(Page images and extracted text)
════
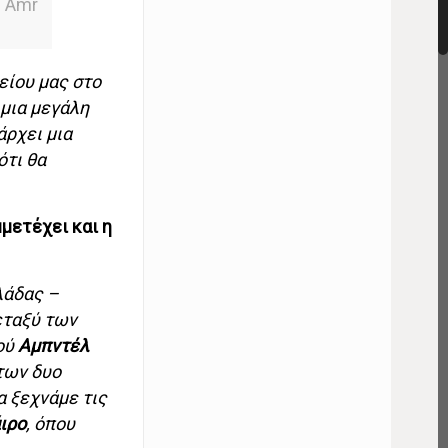
. Amr
είου μας στο
 μια μεγάλη
άρχει μια
ότι θα
μμετέχει και η
λάδας –
μεταξύ των
ού
Αμπντέλ
των δυο
α ξεχνάμε τις
ιρο
, όπου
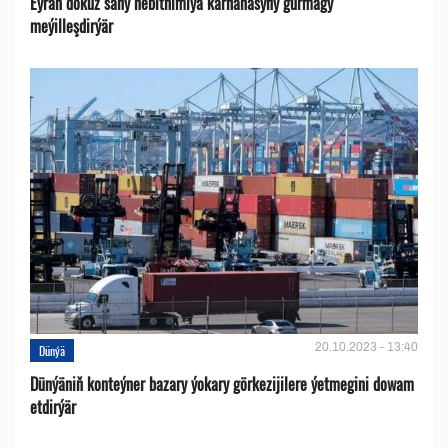
Eýran dokuz sany nebithimiýa kärhanasyny gurmagy
meýilleşdirýär
20.10.2023 - 13:40
Dünýä
Dünýäniň konteýner bazary ýokary görkezijilere ýetmegini dowam
etdirýär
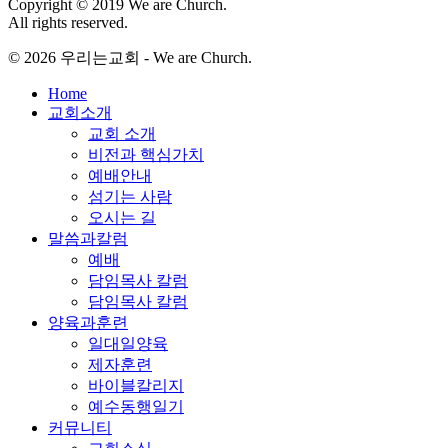
Copyright © 2019 We are Church.
All rights reserved.
© 2026 우리는교회 - We are Church.
Close
Home
Menu
교회소개
교회 소개
비전과 핵심가치
예배안내
섬기는 사람
오시는 길
말씀과칼럼
예배
담임목사 칼럼
담임목사 칼럼
양육과훈련
일대일양육
제자훈련
바이블칼리지
예수동행일기
커뮤니티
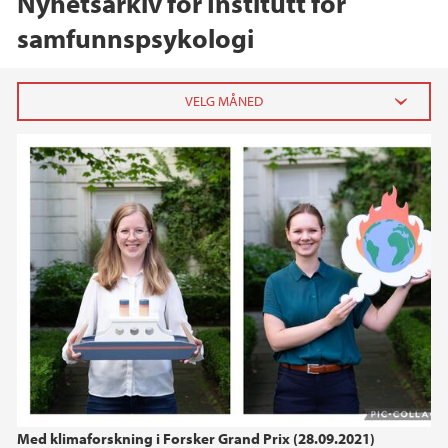
Nyhetsarkiv for Institutt for
samfunnspsykologi
2025
september (1)
2023
2022
2021
2020
Med klimaforskning i Forsker Grand Prix (28.09.2021)
2019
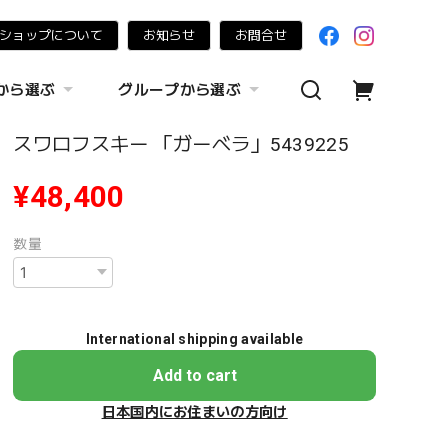
ショップについて
お知らせ
お問合せ
から選ぶ
グループから選ぶ
スワロフスキー 「ガーベラ」5439225
¥48,400
数量
International shipping available
Add to cart
日本国内にお住まいの方向け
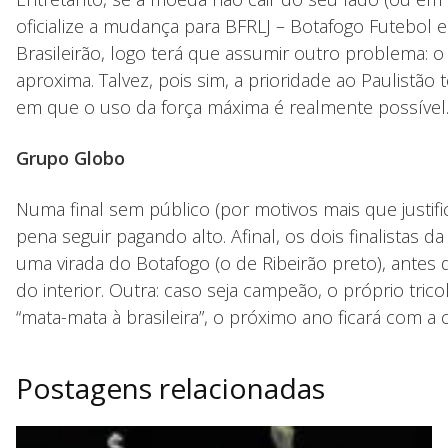
oficialize a mudança para BFRLJ – Botafogo Futebol 
Brasileirão, logo terá que assumir outro problema: o
aproxima. Talvez, pois sim, a prioridade ao Paulistã
em que o uso da força máxima é realmente possível
Grupo Globo
Numa final sem público (por motivos mais que justific
pena seguir pagando alto. Afinal, os dois finalistas 
uma virada do Botafogo (o de Ribeirão preto), antes 
do interior. Outra: caso seja campeão, o próprio tri
“mata-mata à brasileira”, o próximo ano ficará com a
Postagens relacionadas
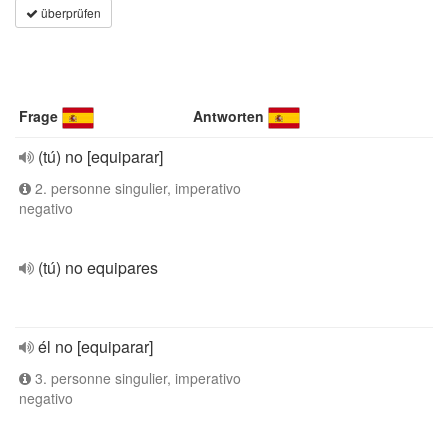
überprüfen
Frage
Antworten
(tú) no [equiparar]
2. personne singulier, imperativo
negativo
(tú) no equipares
él no [equiparar]
3. personne singulier, imperativo
negativo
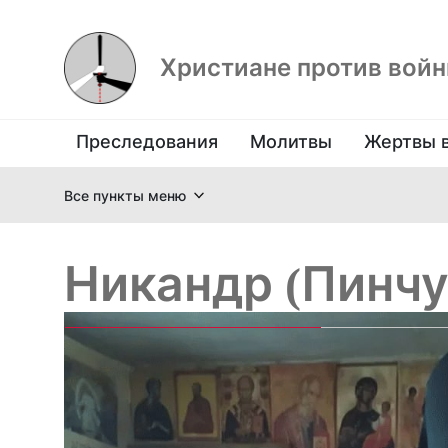
Христиане против вой
Преследования
Молитвы
Жертвы 
Все пункты меню
Никандр (Пинчу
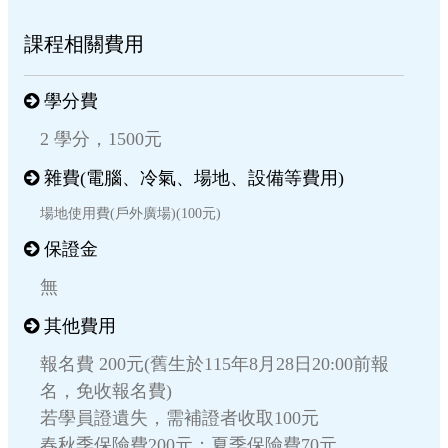
課程相關費用
學分費
2 學分，1500元
雜費(電腦、冷氣、場地、設備等費用)
場地使用費(戶外廣場)(100元)
保證金
無
其他費用
報名費 200元(舊生於115年8月28日20:00前報
名，免收報名費)
若學員證遺失，需補證者收取100元
春秋季保險費200元；夏季保險費70元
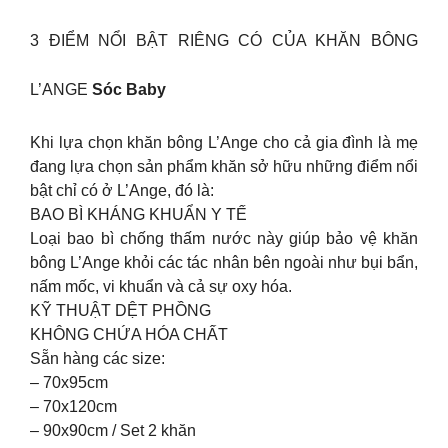
3 ĐIỂM NỔI BẬT RIÊNG CÓ CỦA KHĂN BÔNG
L’ANGE
Sóc Baby
Khi lựa chọn khăn bông L’Ange cho cả gia đình là mẹ
đang lựa chọn sản phẩm khăn sở hữu những điểm nổi
bật chỉ có ở L’Ange, đó là:
BAO BÌ KHÁNG KHUẨN Y TẾ
Loại bao bì chống thấm nước này giúp bảo vệ khăn
bông L’Ange khỏi các tác nhân bên ngoài như bụi bẩn,
nấm mốc, vi khuẩn và cả sự oxy hóa.
KỸ THUẬT DỆT PHỒNG
KHÔNG CHỨA HÓA CHẤT
Sẵn hàng các size:
– 70x95cm
– 70x120cm
– 90x90cm / Set 2 khăn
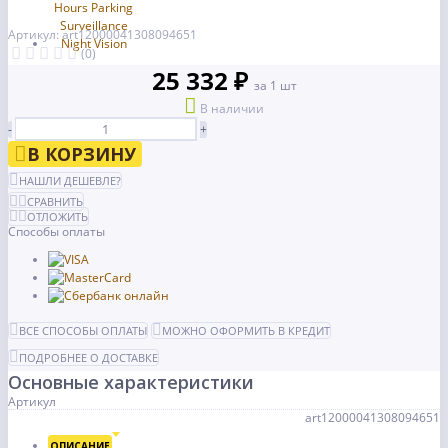
Артикул: art12000041308094651
(0)
25 332 ₽
за 1 шт
В наличии
-
+
В КОРЗИНУ
НАШЛИ ДЕШЕВЛЕ?
СРАВНИТЬ
ОТЛОЖИТЬ
Способы оплаты
ВСЕ СПОСОБЫ ОПЛАТЫ
МОЖНО ОФОРМИТЬ В КРЕДИТ
ПОДРОБНЕЕ О ДОСТАВКЕ
Основные характеристики
Артикул
art12000041308094651
ОПИСАНИЕ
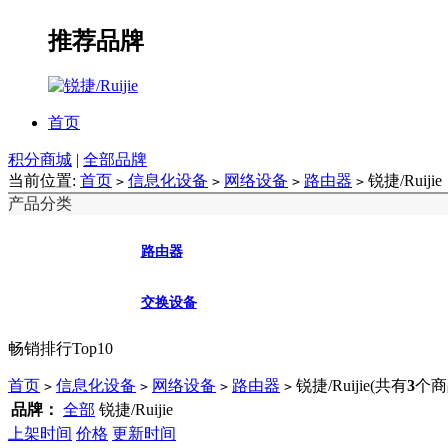
推荐品牌
首页
积分商城
|
全部品牌
当前位置:
首页
信息化设备
网络设备
路由器
锐捷/Ruijie
>
>
>
>
产品分类
路由器
交换设备
畅销排行Top10
首页
信息化设备
网络设备
路由器
锐捷/Ruijie
(共有
3
个商
>
>
>
>
品牌：
全部
锐捷/Ruijie
上架时间
价格
更新时间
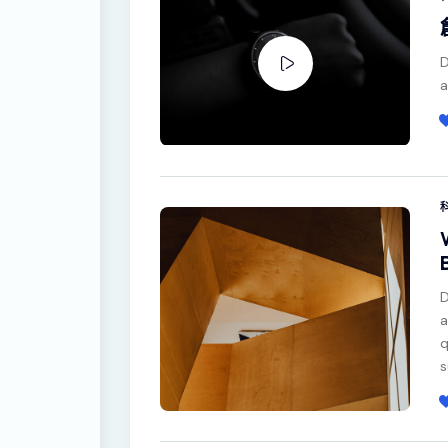
D
a
D
a
q
s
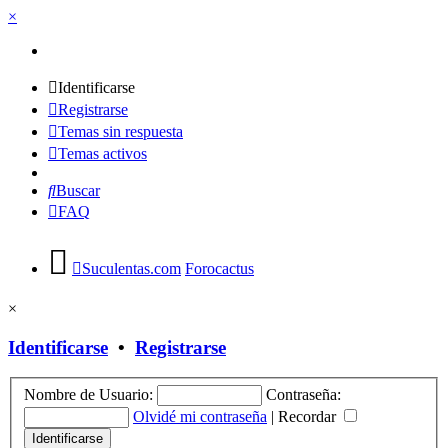
×
Identificarse
Registrarse
Temas sin respuesta
Temas activos
Buscar
FAQ
Suculentas.com
Forocactus
×
Identificarse
•
Registrarse
Nombre de Usuario:
Contraseña:
Olvidé mi contraseña
|
Recordar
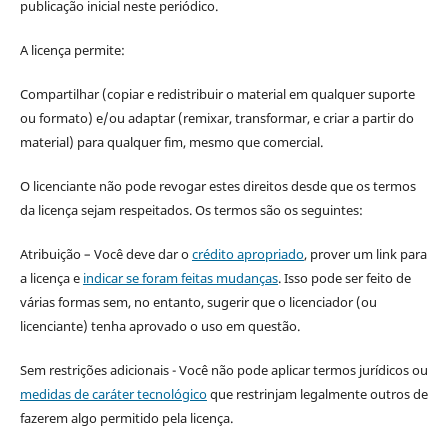
publicação inicial neste periódico.
A licença permite:
Compartilhar (copiar e redistribuir o material em qualquer suporte
ou formato) e/ou adaptar (remixar, transformar, e criar a partir do
material) para qualquer fim, mesmo que comercial.
O licenciante não pode revogar estes direitos desde que os termos
da licença sejam respeitados. Os termos são os seguintes:
Atribuição – Você deve dar o
crédito apropriado
, prover um link para
a licença e
indicar se foram feitas mudanças
. Isso pode ser feito de
várias formas sem, no entanto, sugerir que o licenciador (ou
licenciante) tenha aprovado o uso em questão.
Sem restrições adicionais - Você não pode aplicar termos jurídicos ou
medidas de caráter tecnológico
que restrinjam legalmente outros de
fazerem algo permitido pela licença.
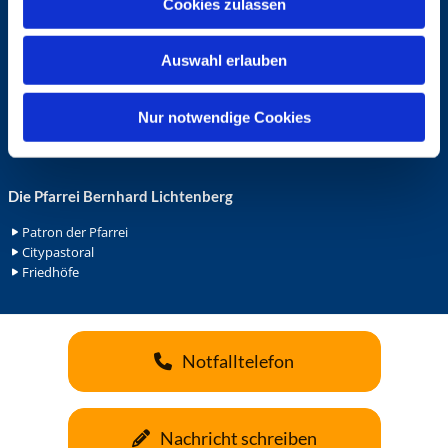
Cookies zulassen
s
Ehrenamt in der Pfarrei
w
Gemeindediakonat
Auswahl erlauben
Gottesdienstbeauftrage
a
Küsterdienst
h
Lektoren
l
Nur notwendige Cookies
Minis in St. Bonifatius
Minis in Herz Jesu
Die Pfarrei Bernhard Lichtenberg
Patron der Pfarrei
Citypastoral
Friedhöfe
Notfalltelefon
Nachricht schreiben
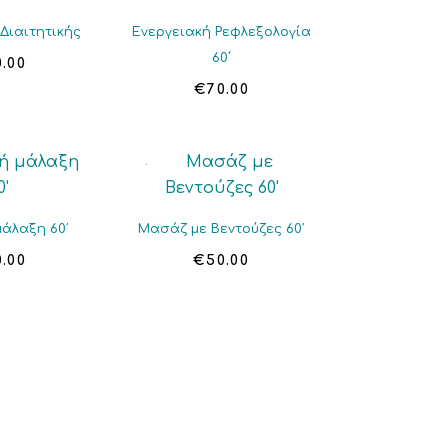
Διαιτητικής
Ενεργειακή Ρεφλεξολογία
60΄
0.00
€
70.00
μάλαξη 60′
Μασάζ με Βεντούζες 60′
0.00
€
50.00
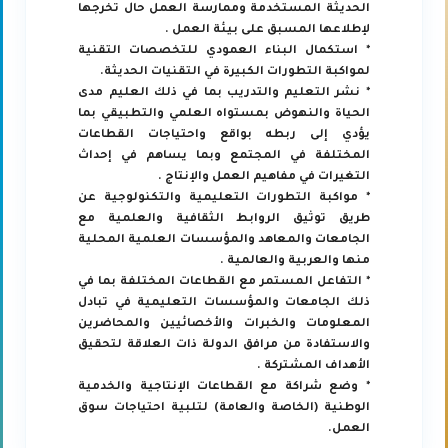
الحديثة المستخدمة وممارسة العمل حال تخرجها
لإطلاعها المسبق على بيئة العمل .
* استكمال البناء العمودي للتخصصات التقنية
لمواكبة التطورات الكبيرة في التقنيات الحديثة.
* نشر التعليم والتدريب بما في ذلك العليم مدى
الحياة والنهوض بمستواه العلمي والتطبيقي بما
يؤدي إلى ربطه بواقع واحتياجات القطاعات
المختلفة في المجتمع وبما يساهم في إحداث
التغيرات في مفاهيم العمل والإنتاج .
* مواكبة التطورات التعليمية والتكنولوجية عن
طريق توثيق الروابط الثقافية والعلمية مع
الجامعات والمعاهد والمؤسسات العلمية المحلية
منها والعربية والعالمية .
* التفاعل المستمر مع القطاعات المختلفة بما في
ذلك الجامعات والمؤسسات التعليمية في تبادل
المعلومات والخبرات والأخصائيين والمحاضرين
والاستفادة من مرافق الدولة ذات العلاقة لتحقيق
الأهداف المشتركة .
* وضع شراكة مع القطاعات الإنتاجية والخدمية
الوطنية (الخاصة والعامة) لتلبية احتياجات سوق
العمل.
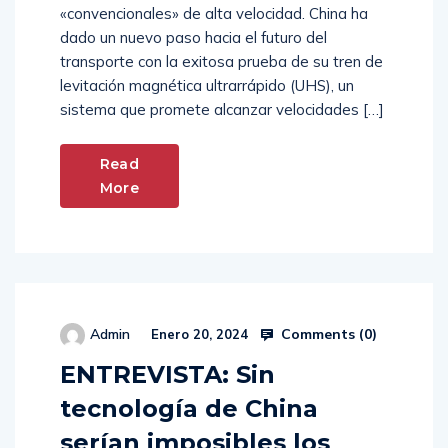
«convencionales» de alta velocidad. China ha
dado un nuevo paso hacia el futuro del
transporte con la exitosa prueba de su tren de
levitación magnética ultrarrápido (UHS), un
sistema que promete alcanzar velocidades […]
Read
More
Comments (
0
)
Admin
Enero 20, 2024
ENTREVISTA: Sin
tecnología de China
serían imposibles los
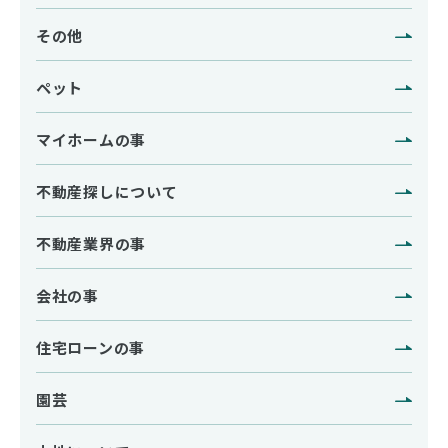
その他
ペット
マイホームの事
不動産探しについて
不動産業界の事
会社の事
住宅ローンの事
園芸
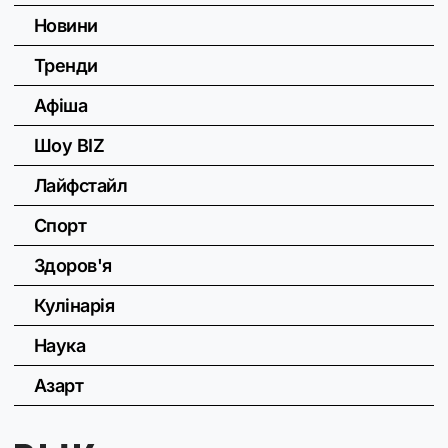
Новини
Тренди
Афіша
Шоу BIZ
Лайфстайл
Спорт
Здоров'я
Кулінарія
Наука
Азарт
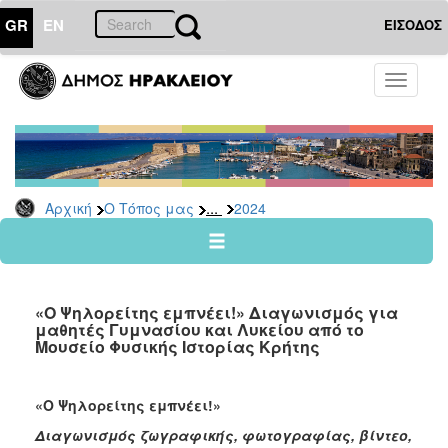
GR
EN
ΕΙΣΟΔΟΣ
Ο
Toggle
ΤΟΠΟΣ
navigati
ΜΑΣ
Ανακοινώσεις
Αρχείο
2026
...
Αρχική
Ο Τόπος μας
2024
2025
2024
2023
«Ο Ψηλορείτης εμπνέει!» Διαγωνισμός για
2022
μαθητές Γυμνασίου και Λυκείου από το
Μουσείο Φυσικής Ιστορίας Κρήτης
2021
2020
«Ο Ψηλορείτης εμπνέει!»
2019
Διαγωνισμός ζωγραφικής, φωτογραφίας, βίντεο,
2018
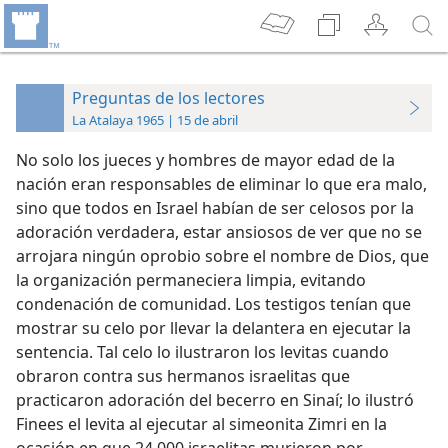
Preguntas de los lectores
La Atalaya 1965 | 15 de abril
No solo los jueces y hombres de mayor edad de la
nación eran responsables de eliminar lo que era malo,
sino que todos en Israel habían de ser celosos por la
adoración verdadera, estar ansiosos de ver que no se
arrojara ningún oprobio sobre el nombre de Dios, que
la organización permaneciera limpia, evitando
condenación de comunidad. Los testigos tenían que
mostrar su celo por llevar la delantera en ejecutar la
sentencia. Tal celo lo ilustraron los levitas cuando
obraron contra sus hermanos israelitas que
practicaron adoración del becerro en Sinaí; lo ilustró
Finees el levita al ejecutar al simeonita Zimri en la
════
• Aim of the task: Pull every line with "adoración" from the records.

• Task solution:
adoración verdadera, estar ansiosos de ver que no se
practicaron adoración del becerro en Sinaí; lo ilustró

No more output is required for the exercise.